|
The Parents Television Council’s Release is Flawed by Faulty Analysis and Biased Methodology
CHARLESTON, SC (April 19, 2007) — Facts the Parents Television Council doesn’t want you to know!
- According to PTC’s own survey, which was not limited to households with children, 12 percent of all U.S. television households use the V-Chip. Less than one-third of all U.S. households have children at home, and assuming that only households with children would use the V-Chip, PTC’s own results would indicate that more than one-third of all U.S. households with children use the V-Chip.
- V-chip ratings have proven far more useful to parents than government regulation of content. Ratings apply to all primetime entertainment programming and are available to parents before the program airs, allowing parents -- including the 12 percent of households that the PTC agrees use the V-Chip—to make their own judgment as to what content is right for their own families. In contrast, FCC regulation protects, at the most, the five percent of all U.S. households that: a) have kids and b) do not subscribe to unregulated cable and satellite TV.

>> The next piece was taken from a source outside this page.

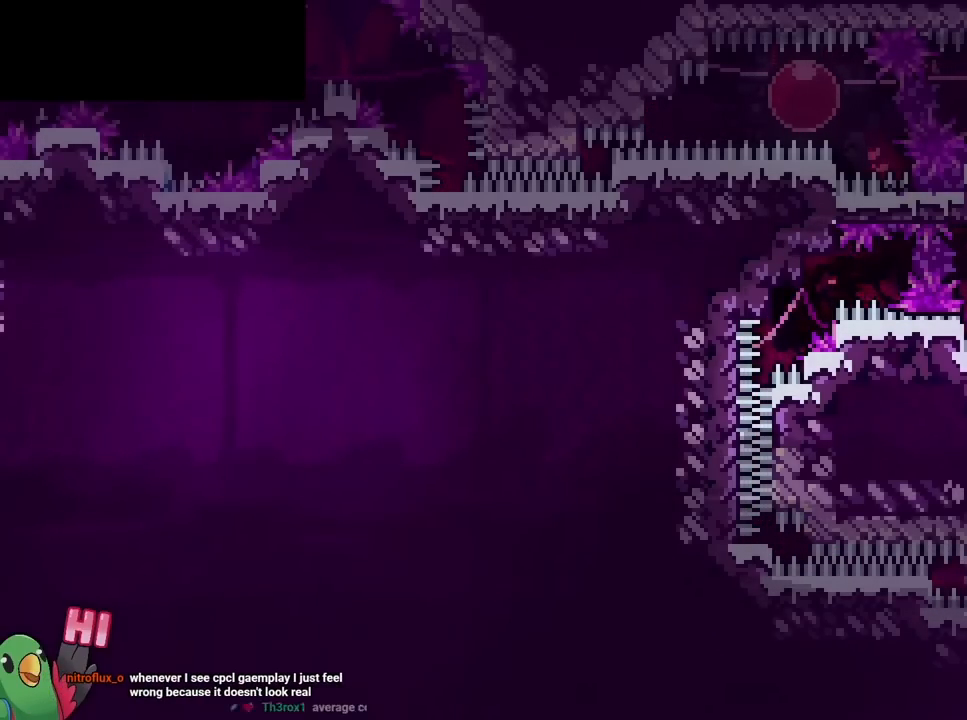
{"buttons": ["B"], "left_stick": "center", "right_stick": "center"}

As part of its launch in May 2005, TV Watch released a national poll that showed:
- By nearly four to one, Americans say more government regulation is not the solution,
personal responsibility is.
- 91 percent of Americans say that “some people will always be able to find something
on TV or radio that offends them but the sensitivities of a few should not dictate the
choices for everyone else.”
- 86 percent of Americans say more parental involvement is the best way to keep kids
from seeing what they shouldn’t see.
Luntz-Hart Survey
Americans Want to Decide for Themselves What They Watch On TV; Not Have The Government Decide
Based on a nationwide survey of 1,000 Americans age 18 and over conducted by Peter D. Hart
Research Associates and the Luntz Research Companies in early March 2005, by a ratio of
nearly four to one, Americans want personal choice rather than government control. A
significant population of Americans is concerned about content on television but say that
government regulation is not the answer. Instead, they want the information and tools they need
to make their own choices about the programming content that they and their families watch.